Dynamics of the effective mass and the anomalous velocity in two-dimensional lattices

TL;DR

This paper investigates how sudden application of a force affects the effective mass and anomalous velocity of wave packets in 2D lattices, providing analytical approximations and numerical validation.

Contribution

It introduces semianalytical expressions for dynamical corrections to velocities in 2D lattices with Berry curvature, extending the semiclassical model for sudden forces.

Findings

Excellent agreement between analytical and numerical results for weak forces.

Dynamical corrections significantly influence velocities in certain regimes.

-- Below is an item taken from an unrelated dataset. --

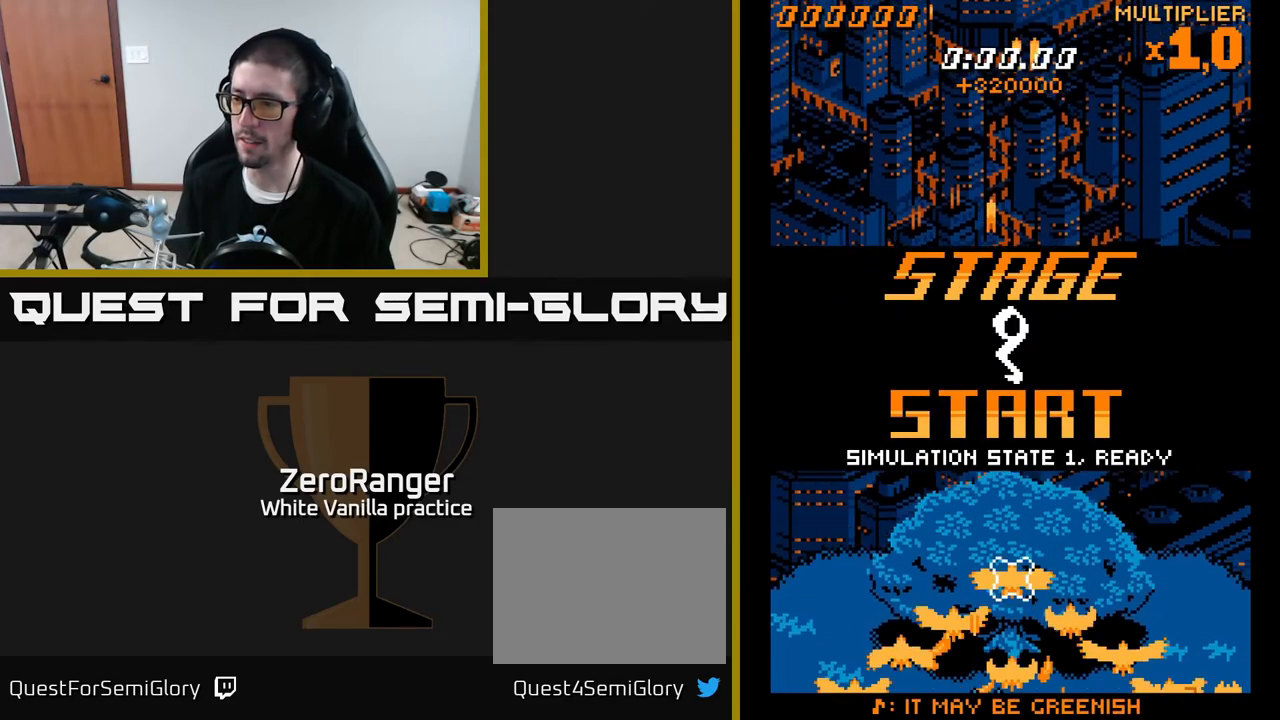
{"buttons": ["A", "DPAD_UP"], "right_stick": "center", "events": [[33, "DPAD_DOWN", "up"], [50, "DPAD_UP", "down"]]}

Potential for experimental detection of these effects.

Abstract

The semiclassical description of the dynamics of wave packets in periodic potentials and subject to an applied force relies on the concepts of effective mass and anomalous transport. This picture is valid if the force changes slowly in time and space, so that the particle described by the wave packet has time to respond according to the properties of the lattice. We analyze the dynamical corrections to this picture when a uniform force is suddenly applied, identifying separate corrections to the usual group and anomalous velocities. We find approximate semianalytical expressions for generalized "dynamical" group and anomalous velocities, and the associated accelerations. We use a two-dimensional optical lattice with finite Berry curvature to illustrate the semianalytical approximation in a regime where the dynamical corrections are significant, suggesting the possibility of experiments to detect them; we compare the results with a full numerical solution, showing excellent agreement for weak forces.